De kantonrechter staat vervolgens nog voor de vraag of de door [eiseres] nader overgelegde stukken op zichzelf voldoende zijn om aan te nemen dat Mac3Park wist of had moeten weten dat de schuldsanering te verwachten was. De kantonrechter beantwoordt die vraag ontkennend. Zoals reeds in het tussenvonnis van 11 juni 2014 is overwogen kan aan de enkele wetenschap van betalingsproblemen aan de zijde van [A] geen zelfstandige betekenis worden toegekend. Vast staat dat [A] een aanmerkelijke huurachterstand had en dat Mac3Park op de bedrijfsinventaris van [A] conservatoir beslag had gelegd. De tussen partijen gevoerde correspondentie ziet op het opheffen van het beslag ten einde [A] de mogelijkheid te bieden zijn bedrijfsinventaris te verkopen. In die correspondentie is een mogelijke schuldsanering in het vooruitzicht gesteld, indien Mac3Park haar medewerking onthoudt aan opheffing van het beslag. Vervolgens hebben partijen in het kader van de eerder genoemde comparitie van partijen een regeling getroffen.
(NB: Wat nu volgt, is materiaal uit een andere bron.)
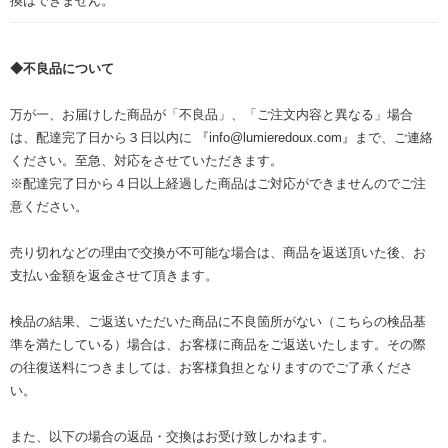
換はできません。
◆不良品について
万が一、お届けした商品が「不良品」、「ご注文内容と異なる」場合
は、配達完了日から３日以内に 『info@lumieredoux.com』まで、ご連絡
ください。至急、対応をさせていただきます。
※配達完了日から４日以上経過した商品はご対応ができませんのでご注
意ください。
売り切れなどの理由で交換が不可能な場合は、商品を返送頂いた後、お
支払い金額を返金させて頂きます。
検品の結果、ご返送いただいた商品に不良箇所がない（こちらの検品基
準を満たしている）場合は、お客様に商品をご返送いたします。その際
の往復送料につきましては、お客様負担となりますのでご了承くださ
い。
また、以下の場合の返品・交換はお受け致しかねます。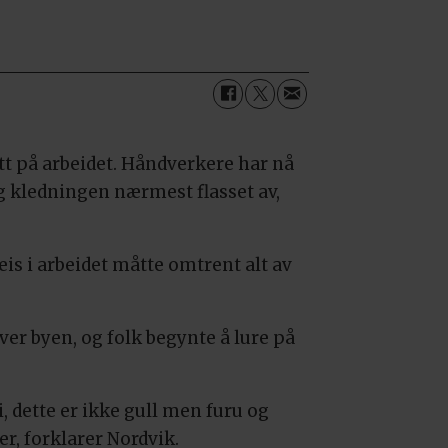
tt på arbeidet. Håndverkere har nå
og kledningen nærmest flasset av,
eis i arbeidet måtte omtrent alt av
ver byen, og folk begynte å lure på
, dette er ikke gull men furu og
er, forklarer Nordvik.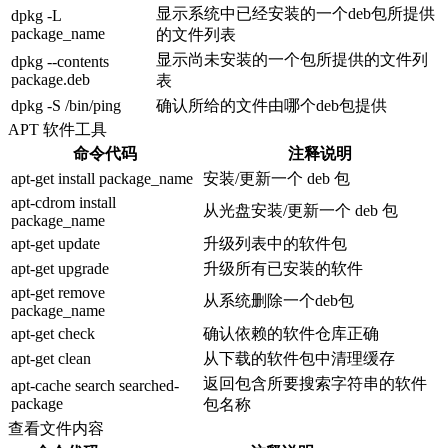
显示系统中已经安装的一个deb包所提供
dpkg -L
package_name
的文件列表
显示尚未安装的一个包所提供的文件列
dpkg --contents
package.deb
表
dpkg -S /bin/ping
确认所给的文件由哪个deb包提供
APT 软件工具
命令代码
注释说明
apt-get install package_name
安装/更新一个 deb 包
apt-cdrom install
从光盘安装/更新一个 deb 包
package_name
apt-get update
升级列表中的软件包
apt-get upgrade
升级所有已安装的软件
apt-get remove
从系统删除一个deb包
package_name
apt-get check
确认依赖的软件仓库正确
apt-get clean
从下载的软件包中清理缓存
返回包含所要搜索字符串的软件
apt-cache search searched-
package
包名称
查看文件内容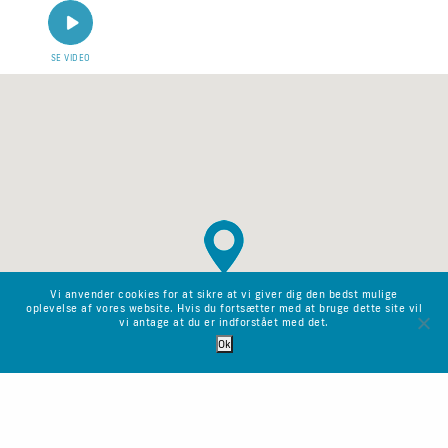
SE VIDEO
Vi anvender cookies for at sikre at vi giver dig den bedst mulige
oplevelse af vores website. Hvis du fortsætter med at bruge dette site vil
vi antage at du er indforstået med det.
Ok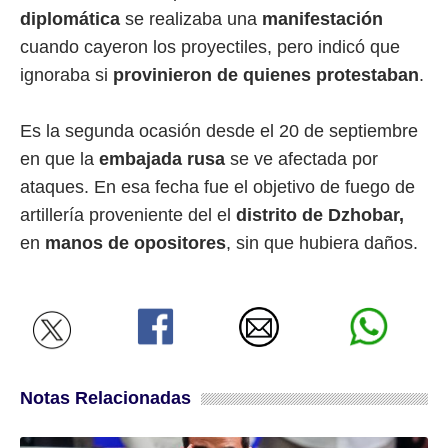
diplomática
se realizaba una
manifestación
cuando cayeron los proyectiles, pero indicó que
ignoraba si
provinieron de quienes protestaban
.
Es la segunda ocasión desde el 20 de septiembre
en que la
embajada rusa
se ve afectada por
ataques. En esa fecha fue el objetivo de fuego de
artillería proveniente del el
distrito de Dzhobar,
en
manos de opositores
, sin que hubiera daños.
Notas Relacionadas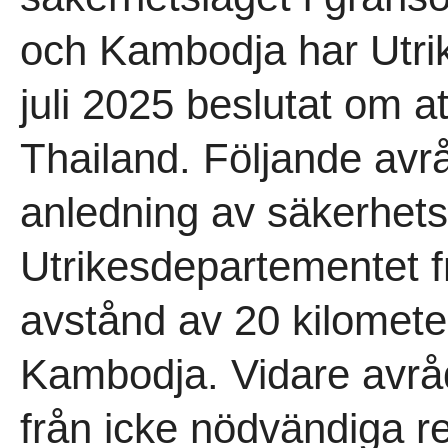
och Kambodja har Utri
juli 2025 beslutat om a
Thailand. Följande avr
anledning av säkerhets
Utrikesdepartementet fr
avstånd av 20 kilometer
Kambodja. Vidare avrå
från icke nödvändiga res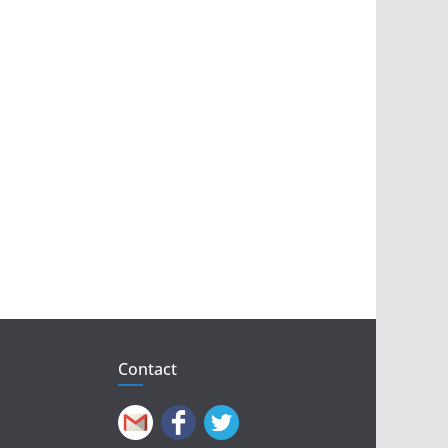
Contact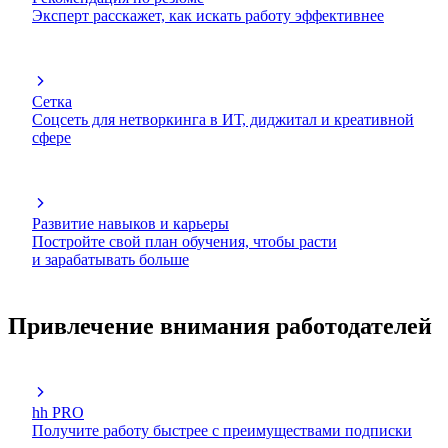
Эксперт расскажет, как искать работу эффективнее
Сетка
Соцсеть для нетворкинга в ИТ, диджитал и креативной
сфере
Развитие навыков и карьеры
Постройте свой план обучения, чтобы расти
и зарабатывать больше
Привлечение внимания работодателей
hh PRO
Получите работу быстрее с преимуществами подписки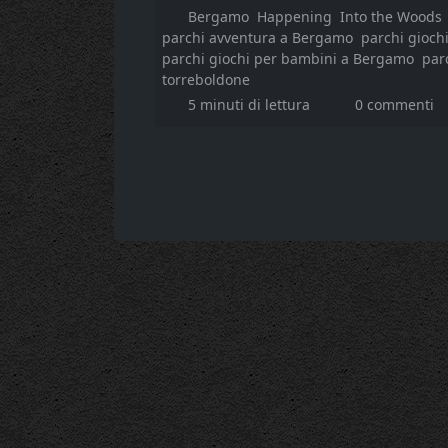
Bergamo
Happening
Into the Woods
parchi avventura a Bergamo
parchi gioch
parchi giochi per bambini a Bergamo
par
torreboldone
5 minuti di lettura
0 commenti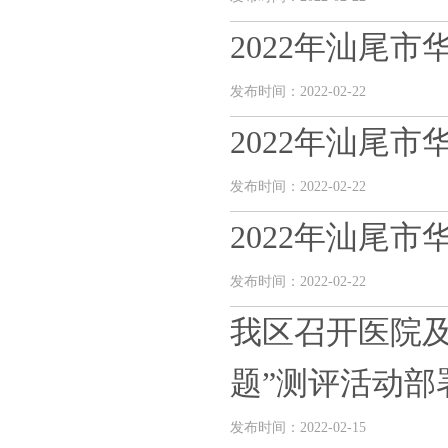
2022年汕尾
发布时间：2022-02-22
2022年汕尾
发布时间：2022-02-22
2022年汕尾
发布时间：2022-02-22
我区召开医院
题”测评活动部
发布时间：2022-02-15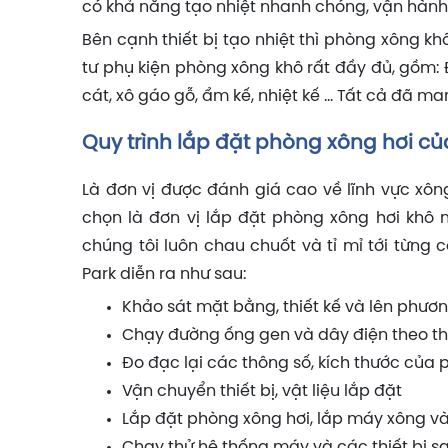
có khả năng tạo nhiệt nhanh chóng, vận hành 
Bên cạnh thiết bị tạo nhiệt thì phòng xông k
tư phụ kiện phòng xông khô rất đầy đủ, gồm:
cát, xô gáo gỗ, ẩm kế, nhiệt kế … Tất cả đã ma
Quy trình lắp đặt phòng xông hơi c
Là đơn vị được đánh giá cao về lĩnh vực xông
chọn là đơn vị lắp đặt phòng xông hơi khô 
chúng tôi luôn chau chuốt và tỉ mỉ tới từng
Park diễn ra như sau:
Khảo sát mặt bằng, thiết kế và lên phươn
Chạy đường ống gen và dây điện theo thự
Đo đạc lại các thông số, kích thước của
Vận chuyển thiết bị, vật liệu lắp đặt
Lắp đặt phòng xông hơi, lắp máy xông và
Chạy thử hệ thống máy và các thiết bị sa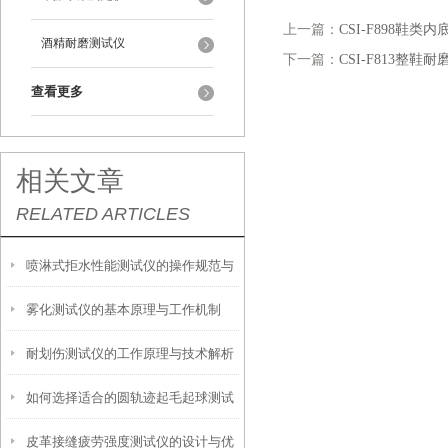
上一篇：
CSI-F898鞋
酒精耐磨测试仪
下一篇：
CSI-F813整鞋
查看更多
相关文章
RELATED ARTICLES
喷淋式拒水性能测试仪的操作规范与
雾化测试仪的基本原理与工作机制
应用指南
耐划伤测试仪的工作原理与技术解析
如何选择适合的圆轨迹起毛起球测试
皮革接缝疲劳强度测试仪的设计与优
仪？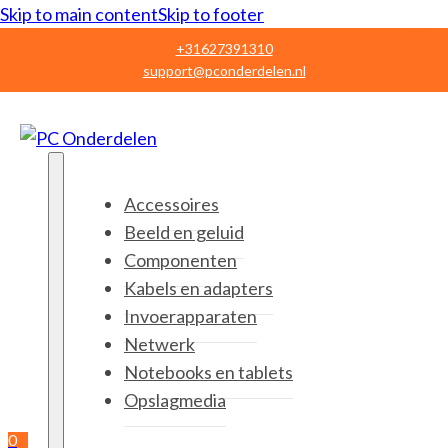
Skip to main content
Skip to footer
+31627391310
support@pconderdelen.nl
Accessoires
Beeld en geluid
Componenten
Kabels en adapters
Invoerapparaten
Netwerk
Notebooks en tablets
Opslagmedia
0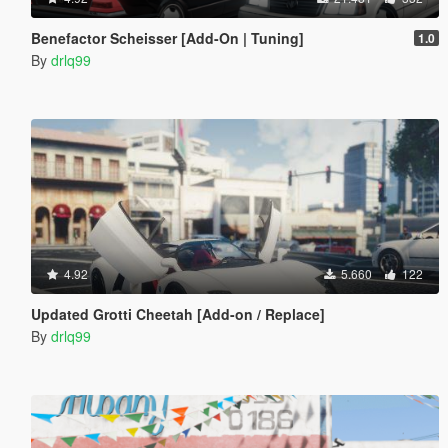
Benefactor Scheisser [Add-On | Tuning]
1.0
By
drlq99
4.92
5.660
122
Updated Grotti Cheetah [Add-on / Replace]
By
drlq99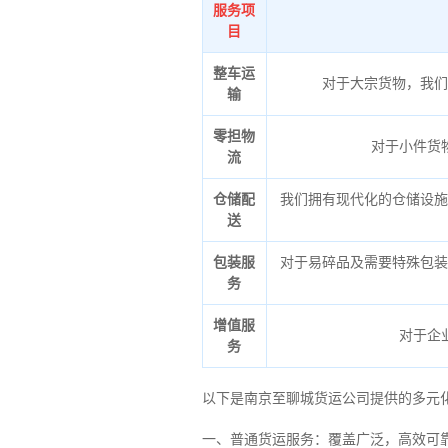
服务项
目
整车运
对于大宗货物，我们
输
零担物
对于小件货
流
仓储配
我们拥有现代化的仓储设施
送
包装服
对于易碎品及需要特殊包装
务
增值服
对于企
务
以下是南京至聊城货运公司提供的多元
一、普通货运服务：覆盖广泛，高效可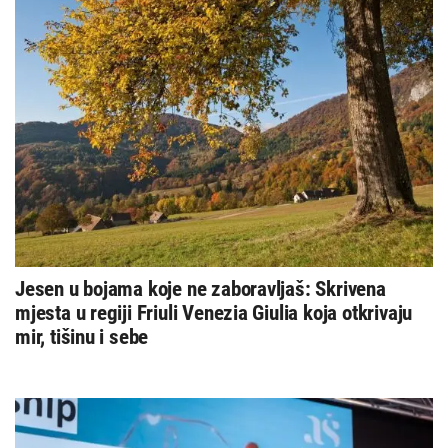
Jesen u bojama koje ne zaboravljaš: Skrivena
mjesta u regiji Friuli Venezia Giulia koja otkrivaju
mir, tišinu i sebe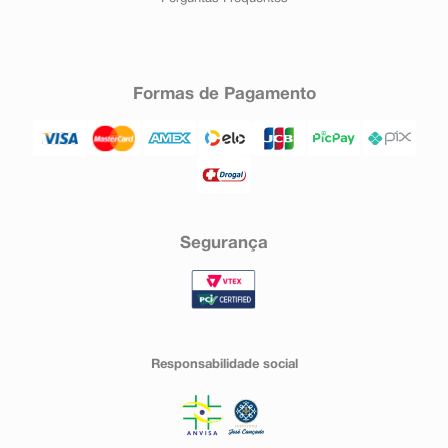
Formas de Pagamento
Segurança
Responsabilidade social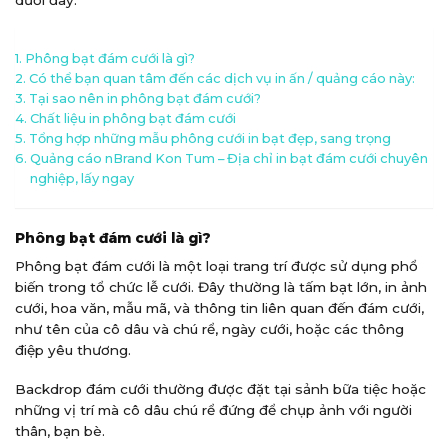
Phông bạt đám cưới là gì?
Có thể bạn quan tâm đến các dịch vụ in ấn / quảng cáo này:
Tại sao nên in phông bạt đám cưới?
Chất liệu in phông bạt đám cưới
Tổng hợp những mẫu phông cưới in bạt đẹp, sang trọng
Quảng cáo nBrand Kon Tum – Địa chỉ in bạt đám cưới chuyên
nghiệp, lấy ngay
Phông bạt đám cưới là gì?
Phông bạt đám cưới là một loại trang trí được sử dụng phổ
biến trong tổ chức lễ cưới. Đây thường là tấm bạt lớn, in ảnh
cưới, hoa văn, mẫu mã, và thông tin liên quan đến đám cưới,
như tên của cô dâu và chú rể, ngày cưới, hoặc các thông
điệp yêu thương.
Backdrop đám cưới thường được đặt tại sảnh bữa tiệc hoặc
những vị trí mà cô dâu chú rể đứng để chụp ảnh với người
thân, bạn bè.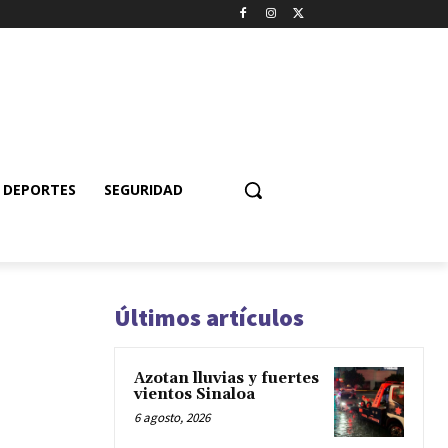
DEPORTES
SEGURIDAD
Últimos artículos
Azotan lluvias y fuertes
vientos Sinaloa
6 agosto, 2026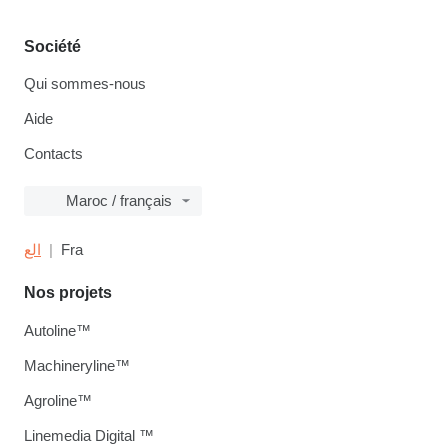
Société
Qui sommes-nous
Aide
Contacts
Maroc / français
الع
Fra
Nos projets
Autoline™
Machineryline™
Agroline™
Linemedia Digital ™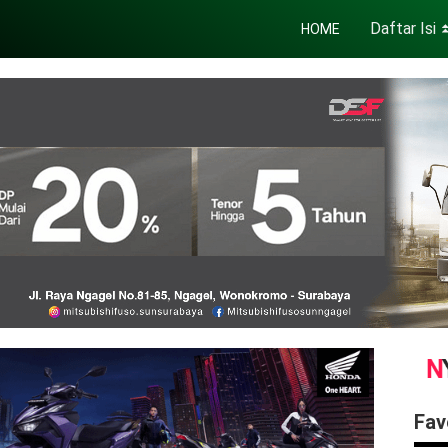
Daftar Isi
HOME
Fav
Voor zover aan de opmerking(en) over schuldsanering in de gevoerde correspondentie enige betekenis moet worden toegekend, moet die betekenis worden bezien in het licht van de tussen partijen gevoerde onderhandelingen om te komen tot een passende regeling. (In ieder geval) nadat tussen [A] en Mac3Park een regeling tot stand was gekomen, behoefde Mac3Park er geen rekening (meer) mee te houden dat de schuldsanering van [A] was te verwachten. Het is juist [A] (en zijn gemachtigde mr. [getuige 1] ) aan te rekenen dat hij onvoldoende openheid van zaken heeft gegeven door Mac3Park niet te informeren over het verzoekschrift schuldsanering en daarmede Mac3Park op het verkeerde been heeft gezet door alsnog een regeling te treffen. De kantonrechter is dan ook van oordeel dat, gelet op alle omstandigheden van het geval en de gedragingen van [A] en Mac3Park, Mac3Park ten tijde van de verrekening van haar vordering op [A] te goeder trouw heeft gehandeld in de zin van artikel 54 Fw. De vordering van [eiseres] zal daarom worden afgewezen.
2.8.
[eiseres] zal als de in het ongelijk gestelde partij in de proceskosten worden veroordeeld.

3.De beslissing

De kantonrechter
- wijst de vordering(en) af;
- veroordeelt [eiseres] q.q. in de kosten van het geding, tot op heden aan de zijde van Mac3Park begroot op:
€ 1.050,00 voor salaris gemachtigde
- verklaart dit vonnis uitvoerbaar bij voorraad;
Dit vonnis is gewezen door mr. R.M. Berendsen en in het openbaar uitgesproken op 7 januari 2015.